> _Recorded data_:
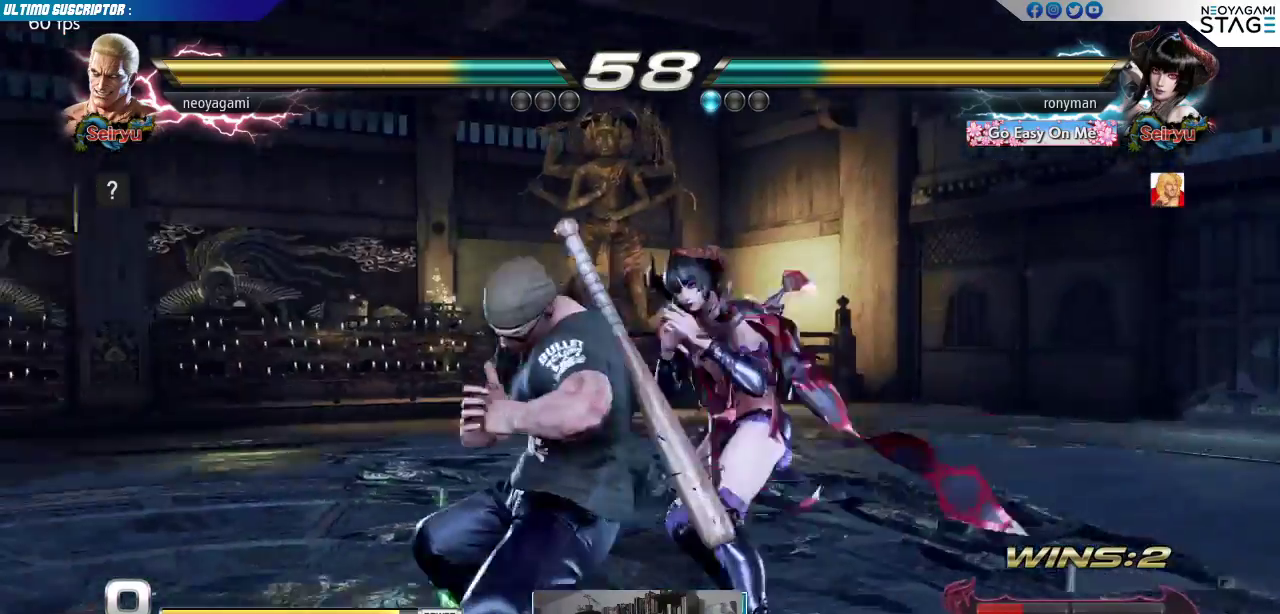
{"dt_ms": 500, "buttons": [], "left_stick": "left", "events": [[100, "left_stick", "left"], [167, "left_stick", "center"], [217, "left_stick", "left"]]}
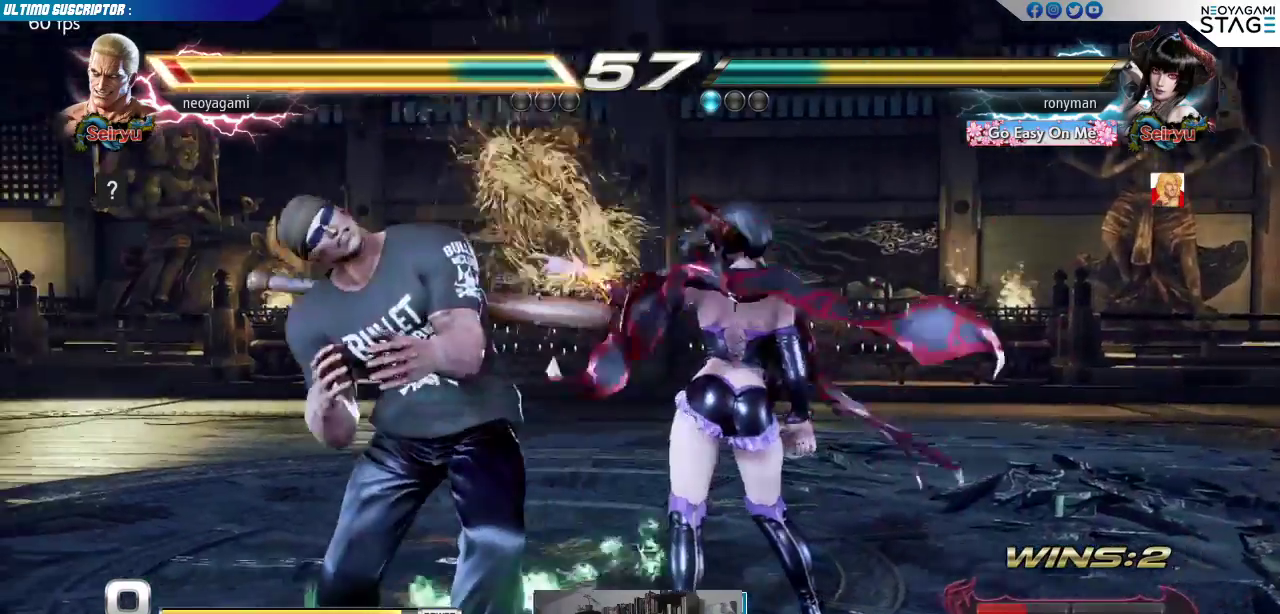
{"dt_ms": 500, "buttons": [], "left_stick": "down", "events": [[500, "left_stick", "down"]]}
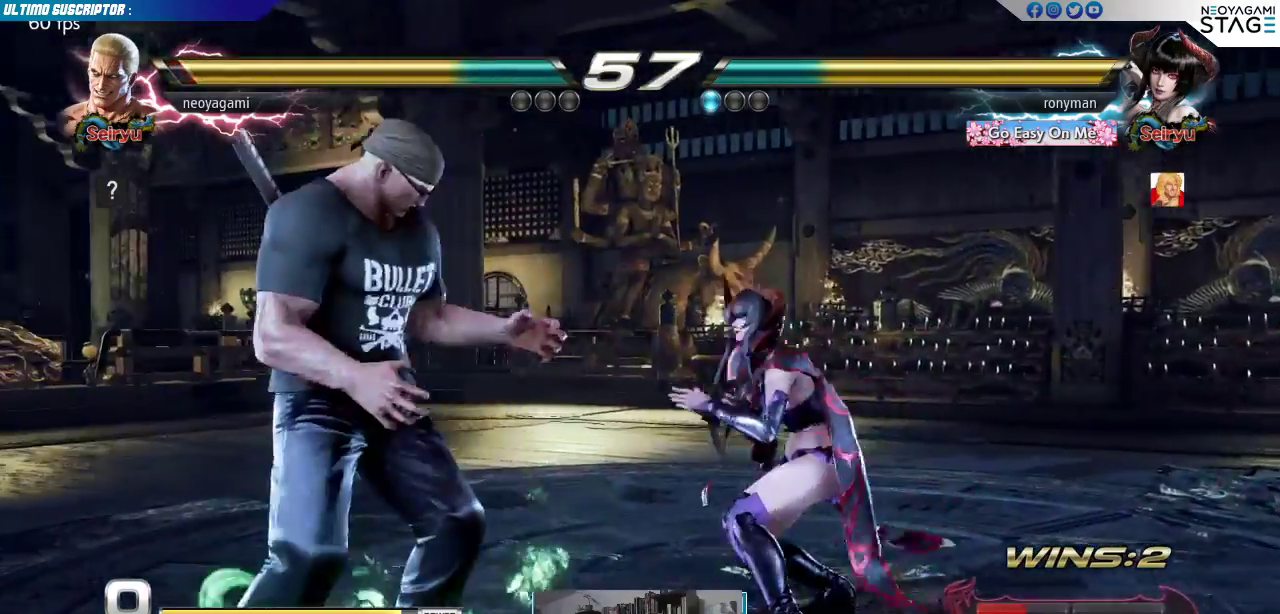
{"dt_ms": 1000, "buttons": [], "left_stick": "left"}
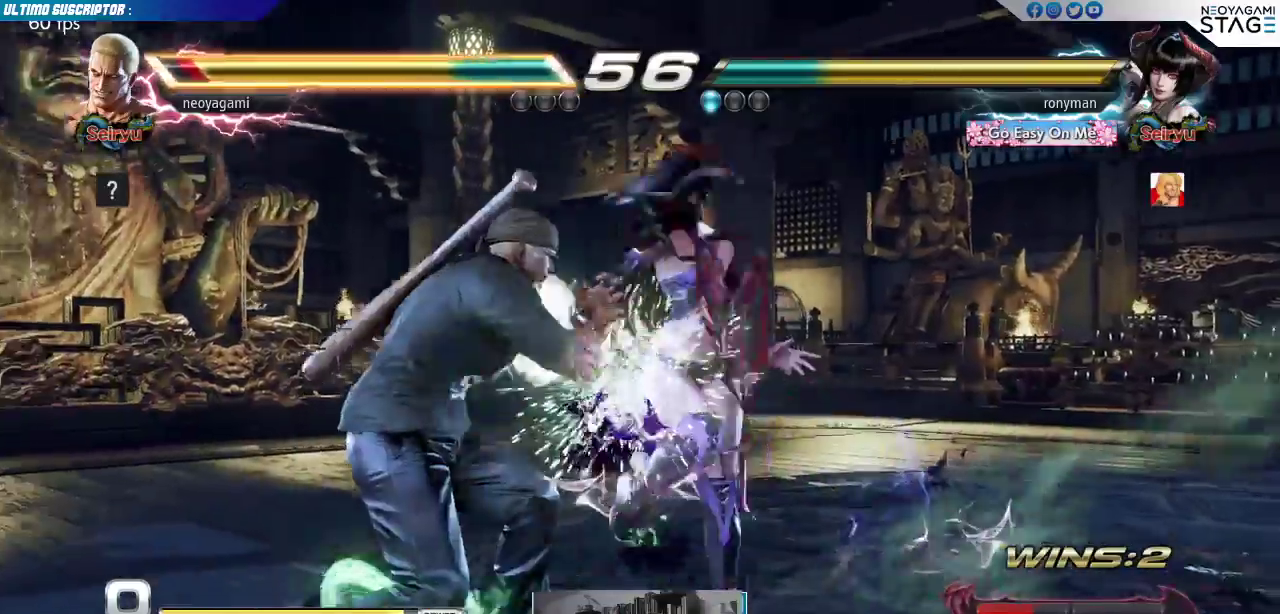
{"dt_ms": 500, "buttons": [], "left_stick": "left"}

> _Goal of the exercise_:
Would you please repeat all the data word for word, but without the pictures?

> _Written response_:
{"dt_ms": 500, "buttons": [], "left_stick": "left", "events": [[100, "left_stick", "left"], [167, "left_stick", "center"], [217, "left_stick", "left"]]}
{"dt_ms": 500, "buttons": [], "left_stick": "down", "events": [[500, "left_stick", "down"]]}
{"dt_ms": 1000, "buttons": [], "left_stick": "left"}
{"dt_ms": 500, "buttons": [], "left_stick": "left"}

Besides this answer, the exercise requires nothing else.